START Data

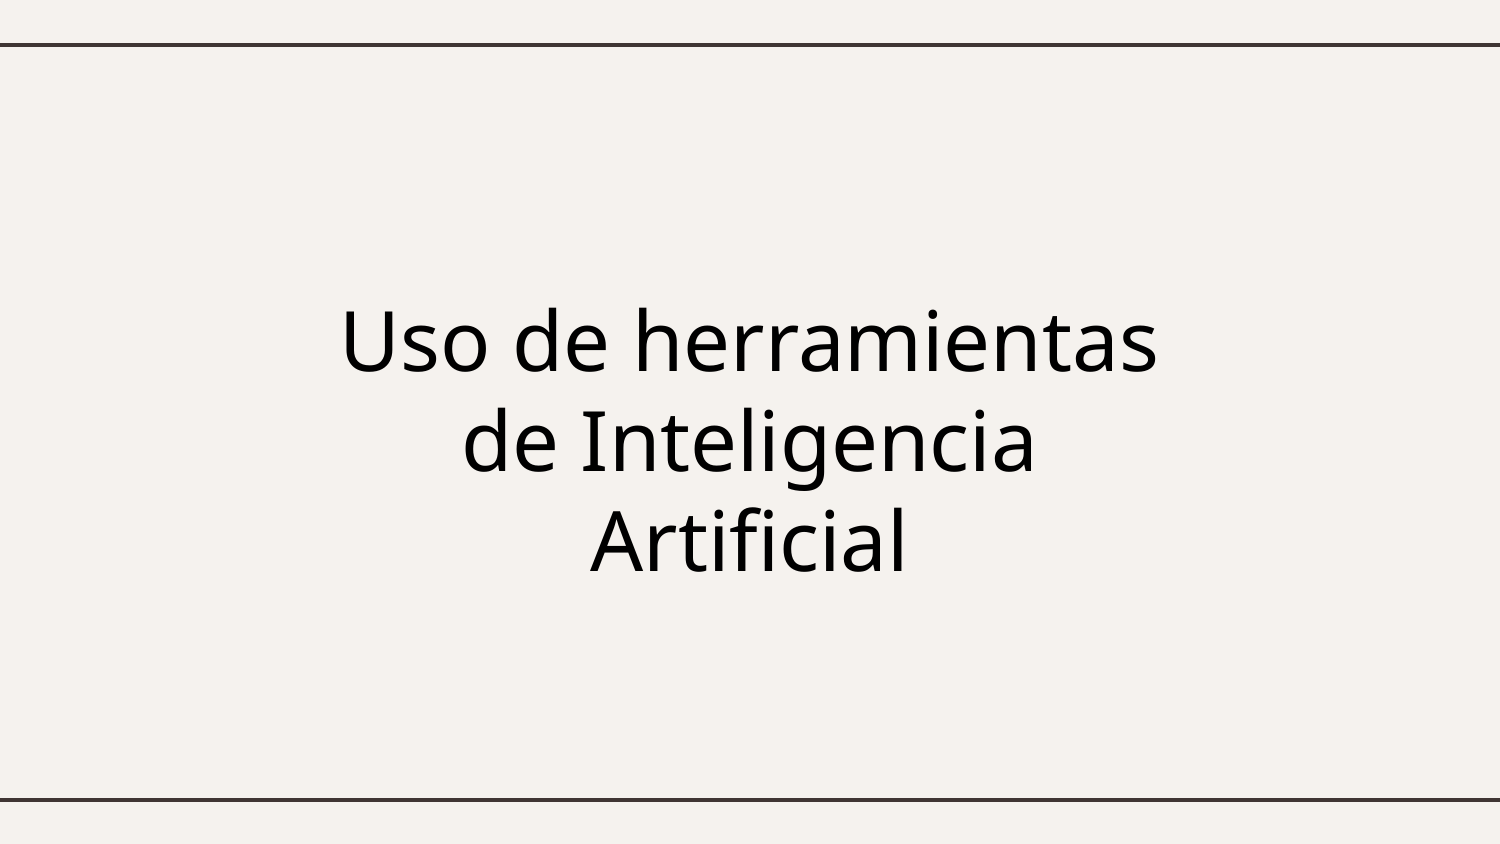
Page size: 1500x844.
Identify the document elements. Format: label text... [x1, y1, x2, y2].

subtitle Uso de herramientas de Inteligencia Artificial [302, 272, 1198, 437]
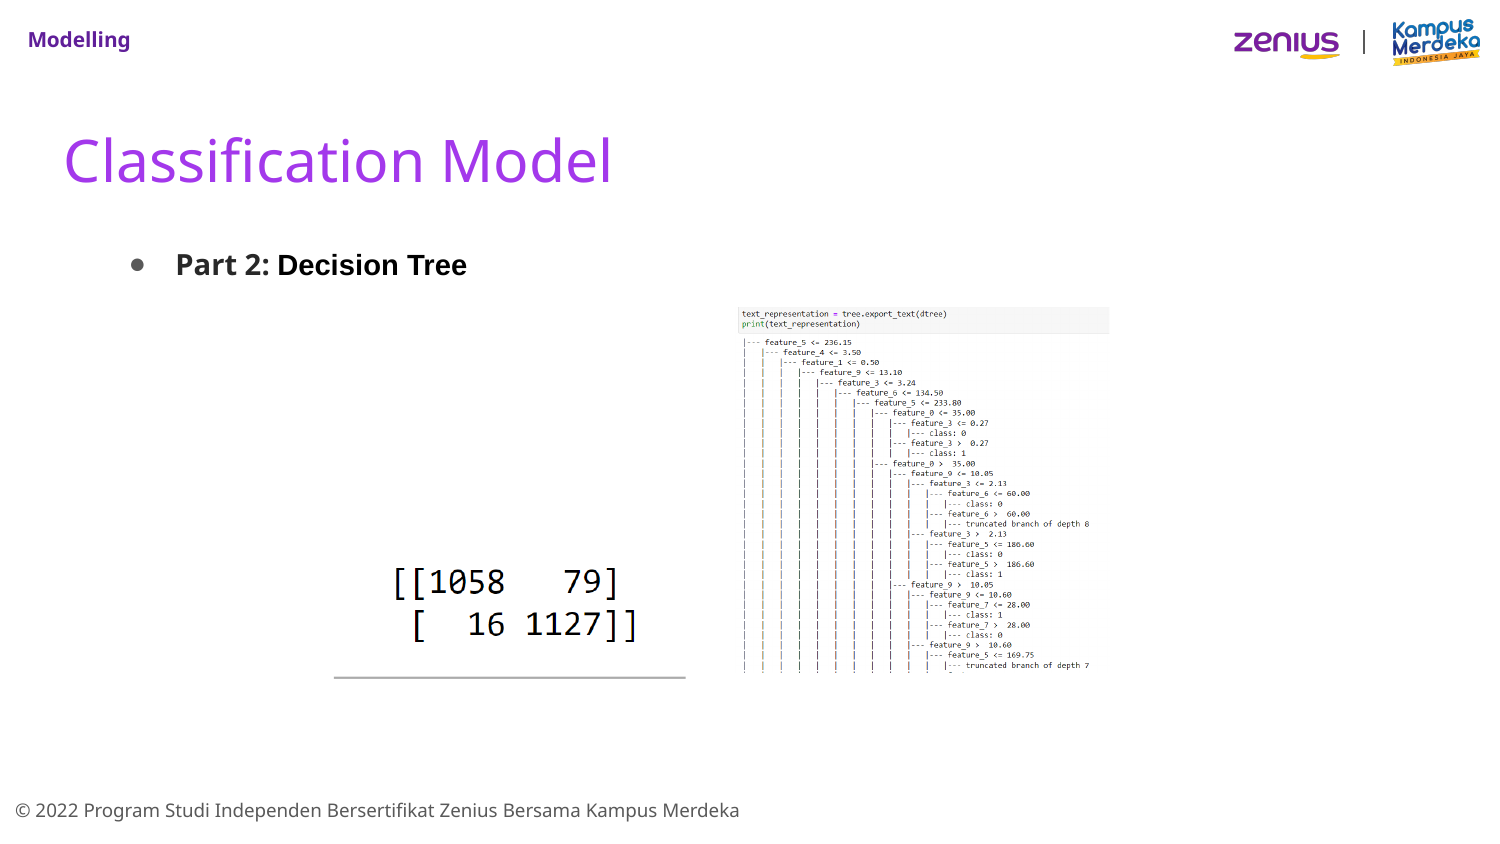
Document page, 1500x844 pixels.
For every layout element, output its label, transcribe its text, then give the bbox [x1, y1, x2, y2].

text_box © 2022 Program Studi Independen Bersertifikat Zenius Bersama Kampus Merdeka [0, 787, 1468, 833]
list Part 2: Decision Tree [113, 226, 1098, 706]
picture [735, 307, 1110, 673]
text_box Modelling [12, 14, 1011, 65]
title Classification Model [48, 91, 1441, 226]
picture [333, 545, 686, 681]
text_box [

END Data

## Directive
Your output should be an exact transcription of the line that holds "Document page, 1500x844 pixels." and each line after it through the end of the listing above.

## Answer section
Document page, 1500x844 pixels.
For every layout element, output its label, transcribe its text, then give the bbox [x1, y1, x2, y2].

text_box © 2022 Program Studi Independen Bersertifikat Zenius Bersama Kampus Merdeka [0, 787, 1468, 833]
list Part 2: Decision Tree [113, 226, 1098, 706]
picture [735, 307, 1110, 673]
text_box Modelling [12, 14, 1011, 65]
title Classification Model [48, 91, 1441, 226]
picture [333, 545, 686, 681]
text_box [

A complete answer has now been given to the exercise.